At-home dining and fast food see moderate growth.

SG60 consumption vouchers are expected to alter spending in 2026, boosting at-home dining and hawker meals whilst putting continued pressure on Singapore’s restaurant sector, according to DBS.

The report said restaurants are expected to bear the brunt of consumer downtrading, with vouchers usable at supermarkets and hawker centres until the end of 2026.

Overall food and beverage (F&B) sales excluding hawkers are forecast to fall 1.2% year on year in 2026 to about $11.8b, following a flat performance in 2025.

The restaurant segment was already weak in 2025, with sales down 4% year on year as of 9M25.

Consumers increasingly shifted spending to hawker centres, which accept SG60 vouchers, and to at-home dining, as reflected in stronger supermarket volumes. Fast food recorded modest 1.4% year-on-year growth, while other eating places declined 0.5%.

Overall F&B sales excluding hawkers are estimated at around $11.9b in 2025.

Catering provided some support, growing 16% year on year in 9M25 on the back of recovering corporate events, banquets and air travel.

However, growth is expected to slow to mid-single-digit rates in 2026 as volumes normalise.

Supermarkets are the main beneficiaries of SG60 vouchers.

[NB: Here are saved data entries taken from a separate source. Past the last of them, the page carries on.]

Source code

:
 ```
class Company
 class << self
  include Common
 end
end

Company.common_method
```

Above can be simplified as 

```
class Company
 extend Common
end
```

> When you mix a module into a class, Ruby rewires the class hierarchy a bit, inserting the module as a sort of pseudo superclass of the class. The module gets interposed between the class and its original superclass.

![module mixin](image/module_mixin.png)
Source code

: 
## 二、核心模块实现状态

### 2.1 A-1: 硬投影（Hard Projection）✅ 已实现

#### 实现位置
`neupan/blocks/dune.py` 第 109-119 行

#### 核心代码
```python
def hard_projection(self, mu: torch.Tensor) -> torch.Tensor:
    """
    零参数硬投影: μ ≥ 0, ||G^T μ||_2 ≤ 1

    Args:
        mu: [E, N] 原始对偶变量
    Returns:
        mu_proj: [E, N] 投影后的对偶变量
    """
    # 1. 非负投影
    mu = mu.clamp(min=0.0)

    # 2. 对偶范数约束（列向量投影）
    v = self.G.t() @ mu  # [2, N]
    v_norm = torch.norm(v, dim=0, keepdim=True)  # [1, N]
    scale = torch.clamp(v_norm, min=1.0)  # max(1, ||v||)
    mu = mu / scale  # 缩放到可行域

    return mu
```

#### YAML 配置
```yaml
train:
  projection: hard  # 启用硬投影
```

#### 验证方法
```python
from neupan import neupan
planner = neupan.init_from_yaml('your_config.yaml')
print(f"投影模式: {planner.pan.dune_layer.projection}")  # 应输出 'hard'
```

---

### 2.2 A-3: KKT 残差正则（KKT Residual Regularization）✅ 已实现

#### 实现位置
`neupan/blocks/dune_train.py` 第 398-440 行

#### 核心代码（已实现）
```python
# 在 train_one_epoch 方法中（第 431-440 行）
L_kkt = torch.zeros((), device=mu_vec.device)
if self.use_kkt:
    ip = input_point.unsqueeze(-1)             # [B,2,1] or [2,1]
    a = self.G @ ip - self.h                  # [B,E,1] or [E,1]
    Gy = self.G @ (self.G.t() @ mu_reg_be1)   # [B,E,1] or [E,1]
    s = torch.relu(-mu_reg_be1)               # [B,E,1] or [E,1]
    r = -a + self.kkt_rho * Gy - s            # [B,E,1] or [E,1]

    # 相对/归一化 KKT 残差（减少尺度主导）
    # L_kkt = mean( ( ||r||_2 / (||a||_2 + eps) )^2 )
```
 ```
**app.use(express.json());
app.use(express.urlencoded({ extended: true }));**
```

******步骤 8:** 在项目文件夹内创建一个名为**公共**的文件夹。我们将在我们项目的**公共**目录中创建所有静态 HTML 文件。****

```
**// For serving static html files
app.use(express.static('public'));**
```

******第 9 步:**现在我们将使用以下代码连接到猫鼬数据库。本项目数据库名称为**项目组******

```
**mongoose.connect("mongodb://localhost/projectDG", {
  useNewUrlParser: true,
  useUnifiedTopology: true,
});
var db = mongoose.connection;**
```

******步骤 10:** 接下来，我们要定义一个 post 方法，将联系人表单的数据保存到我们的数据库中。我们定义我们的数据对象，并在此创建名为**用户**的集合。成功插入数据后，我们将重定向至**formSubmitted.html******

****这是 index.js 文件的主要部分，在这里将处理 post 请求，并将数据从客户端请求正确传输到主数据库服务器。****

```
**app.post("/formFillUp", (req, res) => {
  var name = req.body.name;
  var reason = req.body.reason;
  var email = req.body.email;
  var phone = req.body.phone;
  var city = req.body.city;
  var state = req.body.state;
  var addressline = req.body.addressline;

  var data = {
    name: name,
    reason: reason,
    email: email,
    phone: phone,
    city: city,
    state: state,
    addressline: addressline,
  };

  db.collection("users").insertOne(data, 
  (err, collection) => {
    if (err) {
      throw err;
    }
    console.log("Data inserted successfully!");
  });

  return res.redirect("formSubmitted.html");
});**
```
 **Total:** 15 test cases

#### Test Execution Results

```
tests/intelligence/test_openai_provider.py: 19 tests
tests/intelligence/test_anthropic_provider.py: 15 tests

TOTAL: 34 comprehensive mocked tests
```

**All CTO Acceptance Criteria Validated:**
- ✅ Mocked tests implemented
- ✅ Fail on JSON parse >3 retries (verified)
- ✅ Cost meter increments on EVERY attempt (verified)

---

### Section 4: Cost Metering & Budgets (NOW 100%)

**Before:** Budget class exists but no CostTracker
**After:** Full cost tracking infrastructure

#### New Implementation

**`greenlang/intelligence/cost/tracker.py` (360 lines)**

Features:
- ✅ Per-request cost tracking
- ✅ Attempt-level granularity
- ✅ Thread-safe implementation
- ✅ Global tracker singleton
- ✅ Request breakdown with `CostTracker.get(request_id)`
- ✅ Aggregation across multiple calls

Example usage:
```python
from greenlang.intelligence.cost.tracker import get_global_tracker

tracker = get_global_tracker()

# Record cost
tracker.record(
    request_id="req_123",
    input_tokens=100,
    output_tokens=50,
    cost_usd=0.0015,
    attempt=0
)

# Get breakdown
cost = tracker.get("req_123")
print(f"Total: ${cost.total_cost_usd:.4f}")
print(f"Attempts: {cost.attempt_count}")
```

The 9M25 supermarket index averaged 129.7, up from 125.1 in 9M24, delivering 3.7% year-on-year growth and exceeding initial expectations.

The $1b in SG60 vouchers allocated to supermarkets—around 12% of estimated 2024 supermarket sales—drove higher volumes, mainly in 2H25 after vouchers were issued in July.

Full-year 2025 supermarket sales growth is now expected to be close to 4%, lifting sales to about $8.6b.

In 2026, a full-year annualised uplift of roughly $500m from SG60 vouchers is expected to push supermarket sales to around $9.1b, implying a strong 6% year-on-year growth and setting a high base for 2027.

Total retail sales in the first nine months of 2025 reached $37.5b, up 3% year on year, slightly ahead of inflation, which accounted for about one-third of the growth.

A slowing economy and softer labour market could weigh on retail growth, even as retail sales are forecast to rise 2.5% year-on-year in 2025, RHB said.

Retail sales grew 2.8% YoY in September, down from a revised 5.3% in August, while sales excluding motor vehicles slowed to 2% from 4.7 %.

Despite this, RHB expects retail sales to pick up in Q4 2025 and Q1 2026, boosted by festive and year-end spending during Christmas, Chinese New Year, and school holidays.

Tourism-related sectors will also benefit from higher visitor arrivals, including the F1 Singapore Grand Prix and rebounds in Chinese and regional travel.

Fiscal support through CDC vouchers and other one-off transfers, such as the $600 SG60 cash voucher, will further strengthen household purchasing power, driving spending on essentials, F&B, and retail.

Moreover, DBS said retail spending was supported by stabilising outbound travel, with residential departures now around 0% to 1% below pre-COVID levels, compared with about 3% below last year, aided by a strong Singapore dollar. However, overall consumption growth is expected to moderate as pent-up travel demand fades.